The following issues may result in an ill-conditioned covariance matrix:
The number of dimension of your data is relatively high and there are not enough observations.
Some of the features (variables) of your data are highly correlated.
Some or all the features are discrete.
You tried to fit the data to too many components.
In general, you can avoid getting ill-conditioned covariance matrices by using one of the following precautions:
Pre-process your data to remove correlated features.
Set 'SharedCov' to true to use an equal covariance matrix for every component.
Set 'CovType' to 'diagonal'.
Use 'Regularize' to add a very small positive number to the diagonal of every covariance matrix.
Try another set of initial values.
In other cases gmdistribution may pass through an intermediate step where one or more of the components has an ill-conditioned covariance matrix. Trying another set of initial values may avoid this issue without altering your data or model.

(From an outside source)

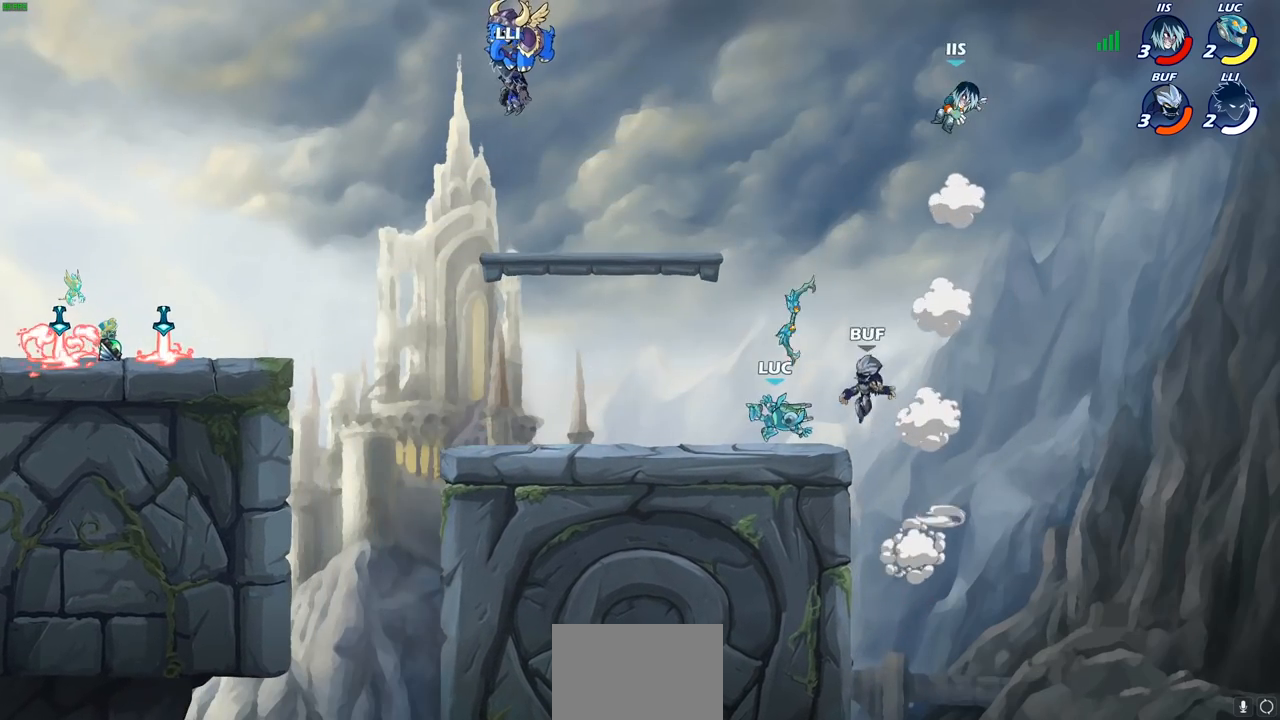
{"buttons": [], "left_stick": "right", "right_stick": "center", "events": [[67, "SQUARE", "up"], [83, "left_stick", "center"], [467, "left_stick", "right"]]}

Generate data from a mixture of two bivariate Gaussian distributions using the mvnrnd function:
MU1 = [1 2]; SIGMA1 = [2 0; 0 .5]; MU2 = [-3 -5]; SIGMA2 = [1 0; 0 1]; X = [mvnrnd(MU1,SIGMA1,1000);mvnrnd(MU2,SIGMA2,1000)]; scatter(X(:,1),X(:,2),10,'.') hold on

Next, fit a two-component Gaussian mixture model:
options = statset('Display','final');
obj = gmdistribution.fit(X,2,'Options',options);
10 iterations, log-likelihood = -7046.78
h = ezcontour(@(x,y)pdf(obj,[x y]),[-8 6],[-8 6]);

Among the properties of the fit are the parameter estimates:
ComponentMeans = obj.mu
ComponentMeans =
0.9391 2.0322
-2.9823 -4.9737
ComponentCovariances = obj.Sigma
ComponentCovariances(:,:,1) =
1.7786 -0.0528
-0.0528 0.5312
ComponentCovariances(:,:,2) =
1.0491 -0.0150
-0.0150 0.9816
MixtureProportions = obj.PComponents
MixtureProportions =
0.5000 0.5000The Akaike information is minimized by the two-component model:
AIC = zeros(1,4);
obj = cell(1,4);
for k = 1:4
obj{k} = gmdistribution.fit(X,k);
AIC(k)= obj{k}.AIC;
end
[minAIC,numComponents] = min(AIC);
numComponents
numComponents =
2
model = obj{2}
model =
Gaussian mixture distribution
with 2 components in 2 dimensions
Component 1:
Mixing proportion: 0.500000
Mean: 0.9391 2.0322
Component 2:
Mixing proportion: 0.500000
Mean: -2.9823 -4.9737Both the Akaike and Bayes information are negative log-likelihoods for the data with penalty terms for the number of estimated parameters. They are often used to determine an appropriate number of components for a model when the number of components is unspecified.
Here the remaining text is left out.